学生ライセンスであれば情報を入力して1日〜2日程度でダウンロードリンクが届きます。
アカデミックライセンスは、再配布不可で個人的な利用に留める必要があります。
HSLをビルドする
この章ではCasADiでの使用を前提としたHSLのビルドを行います。
coinhsl-2023.05.26.zipのような名前のファイルをダウンロードします。
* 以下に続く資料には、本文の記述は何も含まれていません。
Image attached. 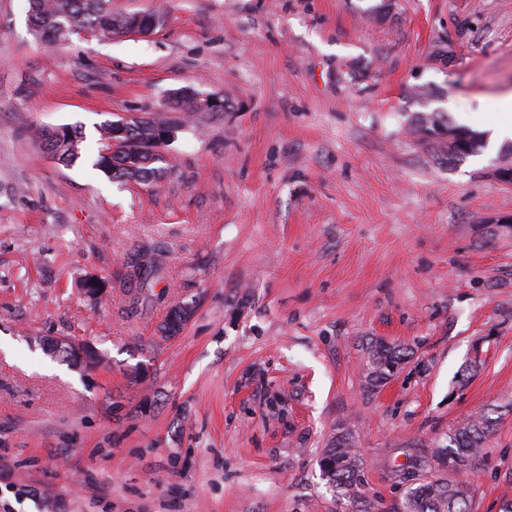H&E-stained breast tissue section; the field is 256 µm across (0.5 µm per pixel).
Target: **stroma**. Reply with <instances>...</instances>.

ビルドするためにThirdParty-HSLというビルドツールを使用します
git clone https://github.com/coin-or-tools/ThirdParty-HSL
coinhsl-2023.05.26.zip
を解凍してフォルダ名をcoinhsl
に変更してThirdParty-HSL
フォルダ以下に配置します。
配置したらビルドします。./configure
でインストール先を/usr/local/coinhsl
に設定しています。
cd ThirdParty-HSL
./configure --prefix /usr/local/coinhsl
make
sudo make install
/usr/local/coinhsl/lib
以下にlibcoinhsl.so
が生成されますが、CasADiはlibhsl.so
を検索するためシンボリックリンクを貼ります
cd /usr/local/coinhsl/lib
sudo ln -s libcoinhsl.so libhsl.so
ライブラリのパスを通します。
export LD_LIBRARY_PATH=$LD_LIBRARY_PATH:/usr/local/coinhsl/lib
毎回呼び出したくない場合は.bashrc
に追記しても良し
echo "export LD_LIBRARY_PATH=\$LD_LIBRARY_PATH:/usr/local/coinhsl/lib" >> ~/.bashrc
CasADiを使う
もしCasADiをまだインストールしてない場合はインストールしてください。C++で使用する場合は以下のシェルスクリプトを例にビルドしてください
倒立振子をMPCで振り上げる例を以下に用意したので動作確認として使用できます。
実行すると以下のようなアニメーションが実行されます
CasADiでHSLを使う
simple_casadi_mpc
のcartpole_mpc_example.cpp
をHSLを使うように変更する方法を説明します
MPC mpc(prob);
の行を以下のように変更します
auto ipopt_dict = MPC::default_config();
ipopt_dict["ipopt.linear_solver"] = "ma57";
MPC mpc(prob, "ipopt", ipopt_dict);
デフォルトのソルバーはmumps
になっています。
HSLで使用できるソルバーはma27
, ma57
, ma86
, ma97
などです。
とりあえずMA97
, MA57
を使用する。大規模な問題に対してはMA86
を使用するのがおすすめなようです。
トラブルシューティング(最適入力が0のまま、コアダンプする)
libhsl.soのパスが正しく設定できていないことが多いです。ビルドの章を確認してLD_LIBRARY_PATH
の確認やライブラリ名がlibhsl.so
になっているかを確認してください。
ipopt.print_level
を設定すると原因を確認できるようになります。
auto ipopt_dict = MPC::default_config();
ipopt_dict["ipopt.linear_solver"] = "ma97";
ipopt_dict["ipopt.print_level"] = 5; // ログを出力するように設定
MPC mpc(prob, "ipopt", ipopt_dict);
パフォーマンステスト
carpole_mpc_example
の実行時間をソルバーごとに確認します。
環境
- ThinkPad E14 Gen 2
- Ubuntu 22.04
- CPU: Intel i7-1165G7 (8) @ 4.700GHz
- Memory: 16GB
条件
- horizon長さ: 30
- サンプリング時間: 50ms
- シミュレーションサンプリング時間: 10ms
- シミュレーション長さ: 800
以上の条件でシミュレーションの開始から終了までの時間を5回計測しました。
8秒分のシミュレーションを全て4秒未満で計算できています。
MA97, MA57, MA27が優勢ですね。
MA86はもっと巨大な問題を並列計算させれば有利になると思います。
疑問点
MA86とMA97はOpenMPで並列化してるとのことだったがこのページの手順で並列計算がちゃんと有効になってるのかは確認できてない。